John Christensen, founder of Chart House Learning, developed the “Fish! Philosophy,” which explores that relationship with a positive twist. He observed at Pike Place Fish Market in Washington, USA that fish sellers hurled salmons and trouts through the air into a man's arms. A cheer followed as the man expertly wrapped fish and gave it to a laughing customer. Christensen modeled a technique after the energy he found in that market to make individuals alert and active in the workplace. The technique is about finding what works, deciding what one believes in and being excited about it.
This nation has got the cheer, laughter and the energy alright. But the philosophy appears to be misplaced. There's a controversy surrounding an Everest climber these days. He apparently never made it to the highest peak of the world.  But fake that he may be, he had found what works in this country, decided what he should get us to believe in and then got us excited about the whole thing. All was fish that came to his net and he was soaking up the false glory.
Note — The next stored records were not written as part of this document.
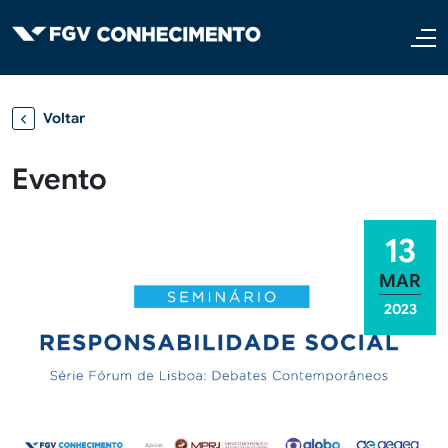
Pular para o conteúdo principal
Voltar
Evento
13
MAR
2023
Newspapers splashed his story, civic groups threw receptions in his honour and television channels glamourised him. Our children were getting ready to look up to him as a role model.
All that time this man enjoyed the alleged hoax without as much as a healthy twitch. In this entire thing, he failed to show even the slightest decency. Instead, all that time he was fishing for every opportunity to exploit his place in the sun. As a nation we fell for it. Line, hook and sinker, we swallowed his bait.
In Ernest Hemingway's The Old Man and the Sea, old man Santiago says: “But, thank God, [the fish] are not as intelligent as we who kill them; although they are more noble and more able.” The current lineup of phonies includes spurious surgeons, prevaricating politicians and a controversial climber but they certainly do not exhaust the list. There are too many fishy men and women who have turned this country into a fish pond and our lives into one big fishing expedition. It's our innocence and tolerance that provide the fertile ground for them to angle for opportunities.
French Nobel laureate Andre Gide writes that fish die belly upward and rise to the surface because it is their way of falling. This aphorism aptly captures the essence of our madness, which unrelentingly encourages falling as rising. It's equally true for scaling heights, digging depths and excavating escape routes. Pretension gets so much attention that crimes are condoned, mistakes are manipulated and excuses are excused.
This gives us a society where criminals swim like fish. The guilty gets away with murder, while the innocent suffers in quiet anguish. In this latest venture of human exploitation, the victimiser exerts cruelty but victims are too numb to scream.
Karl Marx explained this condition in 1843 when he wrote: “Religion is the sigh of the oppressed creature, the heart of a heartless world, and the soul of soulless conditions. It is the opium of the people.” In our country, patriotism is being prescribed for sedation giving people a false sense of well-being. People in their euphoric condition can't tell they're being oppressed, too drowsy to realise their country is slipping out of their grip.
We've made the world's biggest human flag with 27,117 people. Next, more than 300,000 people sang our national anthem. Last Pahela Boishakh, 60,000 people painted 326,000 square feet area with decorative art. This is called frying fish in its own oil. The irony of which is that the ordinary people laboured for this pageant of patriotism, whereas at least half of them have been denied their right to cast votes.

The writer is Editor, First News and an opinion writer for The Daily Star.